The Chinese company Z.ai, formerly known as Zhipu AI, develops artificial intelligence models that approach the performance of leading American counterparts and in some aspects even surpass those of Anthropic and OpenAI.
The Chinese company focuses on developing a series of open GLM models, whose key feature is their ability to be deployed within the infrastructure of organizations that possess the necessary computing resources, and to be used independently of external services. This approach simplifies integration processes, but it also raises security challenges.
In contrast, OpenAI models are only available via an application programming interface (API), which imposes a number of limitations, particularly on users in Russia.
The latest model in the series, the GLM-5.2, is approaching the capabilities level of Claude Opus 4.8 and GPT-5.5. However, the model remains open and available through a number of service providers, including providers in the Russian market, although it still lags slightly behind the latest OpenAI and Anthropic models in some tasks.
In contrast, Chinese models achieve strong results in some areas, with GLM-5.2 outperforming its Western competitors in specific scenarios. However, Valentin Malich, head of the Big Language Model Development Center at MWS AI, pointed out that benchmarks only reflect limited aspects of model performance and do not provide a comprehensive picture of their quality.
Malikh said: "Based on practical experience, both from my own experience and that of my colleagues, it can be said that the Chinese model is still slightly behind the advanced models of OpenAI and Anthropic. As for whether the next generation of GLM will take the lead, it is not possible to say for sure, but the pace of development in this sector makes this scenario plausible."
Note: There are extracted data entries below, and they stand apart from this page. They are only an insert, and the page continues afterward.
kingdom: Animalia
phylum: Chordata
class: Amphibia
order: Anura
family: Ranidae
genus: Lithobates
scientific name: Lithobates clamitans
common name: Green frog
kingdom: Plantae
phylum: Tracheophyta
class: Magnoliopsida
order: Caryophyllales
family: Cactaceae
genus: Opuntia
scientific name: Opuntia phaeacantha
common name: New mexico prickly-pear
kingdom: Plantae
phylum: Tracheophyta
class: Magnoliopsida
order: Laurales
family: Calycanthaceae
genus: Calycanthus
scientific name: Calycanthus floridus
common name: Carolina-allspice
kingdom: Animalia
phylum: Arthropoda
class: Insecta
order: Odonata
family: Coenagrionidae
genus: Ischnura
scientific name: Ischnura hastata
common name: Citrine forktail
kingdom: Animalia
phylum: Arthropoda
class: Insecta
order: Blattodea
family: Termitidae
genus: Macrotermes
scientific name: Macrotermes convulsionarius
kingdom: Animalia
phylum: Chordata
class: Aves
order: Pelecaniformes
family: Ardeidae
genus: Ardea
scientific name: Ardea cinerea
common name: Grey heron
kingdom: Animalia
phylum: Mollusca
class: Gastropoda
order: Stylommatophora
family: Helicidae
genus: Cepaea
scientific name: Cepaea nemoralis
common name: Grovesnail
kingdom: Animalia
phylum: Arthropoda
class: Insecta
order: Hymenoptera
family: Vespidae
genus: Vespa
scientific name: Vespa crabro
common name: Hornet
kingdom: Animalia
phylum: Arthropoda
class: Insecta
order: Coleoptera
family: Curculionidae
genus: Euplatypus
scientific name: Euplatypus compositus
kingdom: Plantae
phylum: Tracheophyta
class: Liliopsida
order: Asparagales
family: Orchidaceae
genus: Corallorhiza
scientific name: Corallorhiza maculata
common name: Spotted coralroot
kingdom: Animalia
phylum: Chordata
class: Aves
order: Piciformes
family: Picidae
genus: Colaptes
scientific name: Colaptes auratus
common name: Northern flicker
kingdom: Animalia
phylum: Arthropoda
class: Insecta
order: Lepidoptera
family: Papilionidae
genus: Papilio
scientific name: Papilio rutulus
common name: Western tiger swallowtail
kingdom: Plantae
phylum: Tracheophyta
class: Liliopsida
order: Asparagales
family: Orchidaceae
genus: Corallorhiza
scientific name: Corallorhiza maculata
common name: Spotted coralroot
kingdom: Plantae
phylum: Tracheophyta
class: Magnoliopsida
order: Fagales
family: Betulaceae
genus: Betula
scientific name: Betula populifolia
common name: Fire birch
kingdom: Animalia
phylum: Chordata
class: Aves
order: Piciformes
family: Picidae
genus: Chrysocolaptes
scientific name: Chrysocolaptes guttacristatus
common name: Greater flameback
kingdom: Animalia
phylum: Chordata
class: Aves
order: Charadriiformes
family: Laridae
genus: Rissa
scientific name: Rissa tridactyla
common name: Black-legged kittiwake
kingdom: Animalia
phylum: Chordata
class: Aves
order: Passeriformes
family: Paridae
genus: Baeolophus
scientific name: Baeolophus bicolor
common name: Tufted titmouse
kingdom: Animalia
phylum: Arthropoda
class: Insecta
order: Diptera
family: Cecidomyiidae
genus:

He added that catching up with the leaders in the artificial intelligence market remains difficult, both financially and regulatoryly, given their vast capital and accumulated investments. He believes that changing the competitive landscape requires a radical technological breakthrough capable of reshaping the market.
Dmitry Borozdin, co-founder and CEO of RetailCRM, said that overtaking the leading companies may require moving to entirely new technological architectures, such as biomaterial-based solutions for energy-efficient neural connections or quantum processors, stressing that massive investments alone are not enough to overtake the companies that currently lead the market.
Andrey Sharipov, product manager at Fedot.ai, a subsidiary of digital logistics operator versta.io, noted that Z.ai's superiority over American models will remain a challenge in terms of capabilities, but he believes the competition may be decided from the value-for-price perspective, explaining that most users will not be willing to pay many times the cost for a slight improvement in performance, which gives Chinese models a competitive advantage in terms of economic efficiency.